Control of drug infusion for patients health and safety is one of the most important
step during surgeries. The main objective of safe anesthesia delivery is to achieve the
optimum dosage during surgery and simultaneously taking into account the patient
clinical parameters and drug requirements. Continuous administration of drug
infusion during surgical procedures is essential but increases the undue load of an
anesthetist in operating room working in a multi-tasking setup. Manual and target
controlled infusion (TCI) systems are not good at handling disturbances or
instabilities arising due to inter-patient variability. Patient safety, large interindividual variability and less post-operative effects are the main factors to motivate
automation in anesthesia. The idea of automated system for drug (Propofol) infusion
excites the control engineers to come up with a more sophisticated and safe system
that handles optimum delivery of drug during surgery and avoid post-operative
effects.
While most of the work done in anesthesia infusion systems are with linear control
strategies, like PID (Proportional Integral derivative), IMC (Internal Model Control)

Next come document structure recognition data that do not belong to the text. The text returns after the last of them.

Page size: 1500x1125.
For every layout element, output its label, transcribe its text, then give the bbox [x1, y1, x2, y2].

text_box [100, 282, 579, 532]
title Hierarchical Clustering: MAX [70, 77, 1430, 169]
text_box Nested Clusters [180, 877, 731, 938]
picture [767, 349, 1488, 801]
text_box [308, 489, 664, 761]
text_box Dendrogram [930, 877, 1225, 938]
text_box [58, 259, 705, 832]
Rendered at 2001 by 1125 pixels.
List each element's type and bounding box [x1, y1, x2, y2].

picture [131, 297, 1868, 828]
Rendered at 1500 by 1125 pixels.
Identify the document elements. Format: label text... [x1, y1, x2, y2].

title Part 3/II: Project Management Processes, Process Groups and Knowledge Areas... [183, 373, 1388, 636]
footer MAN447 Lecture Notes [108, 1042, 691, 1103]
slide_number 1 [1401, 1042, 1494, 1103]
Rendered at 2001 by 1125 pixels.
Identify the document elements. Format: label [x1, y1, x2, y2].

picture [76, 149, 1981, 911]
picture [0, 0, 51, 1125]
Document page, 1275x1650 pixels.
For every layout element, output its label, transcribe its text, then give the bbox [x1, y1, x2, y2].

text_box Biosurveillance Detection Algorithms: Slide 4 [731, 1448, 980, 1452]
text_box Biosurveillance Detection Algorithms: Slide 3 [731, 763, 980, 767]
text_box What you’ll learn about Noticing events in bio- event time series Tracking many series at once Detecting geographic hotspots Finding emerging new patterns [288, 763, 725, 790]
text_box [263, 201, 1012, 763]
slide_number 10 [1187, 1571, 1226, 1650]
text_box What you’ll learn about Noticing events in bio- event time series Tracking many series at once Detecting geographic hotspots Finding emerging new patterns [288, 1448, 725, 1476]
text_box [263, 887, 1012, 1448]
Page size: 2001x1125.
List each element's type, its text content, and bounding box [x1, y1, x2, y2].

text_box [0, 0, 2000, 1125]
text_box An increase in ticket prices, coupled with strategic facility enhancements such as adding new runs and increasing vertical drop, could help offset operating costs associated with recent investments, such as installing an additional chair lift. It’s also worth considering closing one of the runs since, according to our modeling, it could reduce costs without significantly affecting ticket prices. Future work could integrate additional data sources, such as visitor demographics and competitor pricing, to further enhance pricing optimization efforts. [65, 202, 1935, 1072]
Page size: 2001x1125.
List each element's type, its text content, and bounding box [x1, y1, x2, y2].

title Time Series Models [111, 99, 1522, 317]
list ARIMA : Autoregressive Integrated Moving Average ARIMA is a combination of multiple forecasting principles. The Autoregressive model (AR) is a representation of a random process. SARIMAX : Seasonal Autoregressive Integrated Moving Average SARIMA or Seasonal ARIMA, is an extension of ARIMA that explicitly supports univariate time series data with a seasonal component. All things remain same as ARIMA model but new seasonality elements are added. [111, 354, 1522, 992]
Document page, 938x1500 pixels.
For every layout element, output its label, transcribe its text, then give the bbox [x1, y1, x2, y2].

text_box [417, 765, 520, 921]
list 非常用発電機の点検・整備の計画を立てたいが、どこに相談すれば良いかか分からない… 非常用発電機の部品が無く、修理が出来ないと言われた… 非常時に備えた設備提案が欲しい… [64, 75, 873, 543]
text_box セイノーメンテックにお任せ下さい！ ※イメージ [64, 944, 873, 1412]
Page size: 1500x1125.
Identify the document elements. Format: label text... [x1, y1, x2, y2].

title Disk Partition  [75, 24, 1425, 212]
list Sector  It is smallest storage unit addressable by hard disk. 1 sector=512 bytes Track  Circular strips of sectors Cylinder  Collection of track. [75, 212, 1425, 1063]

and LMPC (Linear Model Predictive Control) or their improved variants but these
linear control methods are not good at handling disturbances and uncertainties related
to the system dynamics. These disturbances, which includes, heart rate variability,
blood pressure changes and muscular movement, are the main issues causing
complexities during surgical activities. The novelty and originality of this research
work lies in employing nonlinear control techniques i.e., Sliding Mode Control
(SMC) and Backstepping, to regulate the desired hypnosis level of patients
undergoing surgery. These two methods, in our knowledge, are not yet applied on
anesthesia infusion systems for hypnosis regulation. Both of these control strategies
are capable of handling uncertainties and inter-patient variability arising due to the differences in patients clinical data. Simulation results from these methods are
analyzed in detail for hypnosis level of the patients and for plasma-drug concentration
as well. This effort is envisioned to unleash the true potentials of these nonlinear
control techniques for anesthesia systems used today in biomedical field. Results
obtained from these non-linear control methods, in terms of hypnosis level of patients
are better than linear control methods.
A non-linear control strategy, Sliding Mode Control (SMC), possesses outstanding
characteristics related to robustness, accuracy and implementation. Control of nonlinear processes with different types of external disturbances and model uncertainties
is one of the practical advantage of this method. This non-linear control method can
be applied to a wide class of non-linear systems however, their application is limited
to single input systems. For the sake of research and analysis, we expand this work to
more advanced control technique i.e., backstepping, for hypnosis level tracking. It is a
recursive design procedure used for designing stabilizing control for the class of
nonlinear dynamical systems. The performance of the designed control laws are
studied on the real dataset of (8 for SMC and 5 for backstepping) patients undergoing
surgery with different clinical parameters. Despite large patient variability (which
includes inter-patient and intra-patient variability), the controller regulates the desired
hypnosis level of all patient within the acceptable range as specified by BIS (Bispectral Index Scale) without overdose for smooth conduction of surgery.